One China, Five Interpretations
This post was updated on August 09, 2018.
This article was first published on The Diplomat on July 27, 2016.
Other scholars and journalists subsequently agreed with my research and made the same distinction between the U.S.'s "One China Policy" , and the PRC''s "One China Principle" , though their work has not yet expanded to include an analysis of the areas of differences and similarities shared by the two interpretations, the two distinct frameworks guiding the U.S.'s "One China Policy", the PRC's interpretation of the U.S.'s "One China Policiy", as well as the ROC's interpretations of the concept (e.g., the KMT and the DPP).* My forthcoming e-book will fill this gap.
A Chinese translation and commentary of my article is available.
“One China” is the framework guiding relations between China, Taiwan, and the United States. The recent and pending leadership changes in Taiwan and the United States, respectively; the support in the U.S. Congress to promote the Six Assurances which do not formally recognize Chinese sovereignty over Taiwan; as well as the changes in leadership approaches in China all indicate the triangular relationship is entering a new phase. The recent elections in Taiwan in particular have sparked tensions between the Democratic Progressive Party (DPP) and the Communist Party of China (CPC) over the concept of “One China,” specifically regarding the attendant “1992 Consensus” that saw each side agree on “One China, Respective Interpretations” (一个中国各自表述).
In light of these developments, I examine the five readings of “One China” in order to identify key similarities as well as major differences that create common ground and conflicts. I conclude that several battlegrounds will emerge, in particular a central battleground between China and Taiwan in the political and economic arenas. The incoming American administration, as well as the U.S. Congress, needs to understand the emerging trends in cross-strait affairs in order to maintain a balanced approach toward both sides.

__Work item 1__.
In the article on "One China," what did each side agree on under the "1992 Consensus"?
__Work item 2__.
Please write the next part of the article on "One China," beginning after its last paragraph.
The listing has no connection to the article on "One China."

__Provided data__.
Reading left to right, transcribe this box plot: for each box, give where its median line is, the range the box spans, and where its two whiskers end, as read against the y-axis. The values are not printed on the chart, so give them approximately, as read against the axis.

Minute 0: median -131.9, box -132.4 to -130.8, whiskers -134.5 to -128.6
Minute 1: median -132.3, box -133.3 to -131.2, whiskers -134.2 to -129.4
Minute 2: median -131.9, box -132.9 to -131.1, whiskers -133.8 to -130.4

__Exercise response 1__.
"One China, Respective Interpretations."

__Exercise response 2__.
The Communist Party of China (CPC) designed the “One China Principle” (一个中国原则) as its strategy toward Taiwan. The foundation of the Principle is the official position of the CPC that the “government of the PRC is the sole legitimate government of China and there is only one China and Taiwan is part of China.” On this basis, it created the formula of “peaceful reunification; one country, two systems” (和平统一、一国两制). The formula contains the process, such as people-to-people exchanges and economic integration, as well as the final outcome of reunification, namely the implementation of a modified version of “one country, two systems” in which the CPC demotes Taiwan to a special administrative region of China. It also incorporates the method of reunification: through means of peace or force, with an emphasis on the former. The leadership’s commitment to a peaceful settlement is evidenced by its restraint in not ‘liberating’ Taiwan by force for decades. The “One China Principle” is the CPC’s long-standing version of “One China” and its interpretation of the “1992 Consensus.”
In 2014 the Xi administration proposed the “One China Framework” to move forward the Chinese Principle, in particular to advance political negotiations within the “1992 Consensus.” The Sunflower Movement – a major protest in Taiwan against the Cross-Strait Service Trade Agreement, negotiated in secret – derailed the administration’s efforts to not only implement the framework but also further economic integration. The Xi leadership, under pressure due to ongoing changes in the internal and external environments, will press the DPP administration to maintain the trajectory of the KMT administration’s “One China” policies, which resulted in economic integration between the two sides as well as increased political talks (though no established framework for political reunification talks) that culminated in the 2015 historic Xi-Ma meeting in Singapore.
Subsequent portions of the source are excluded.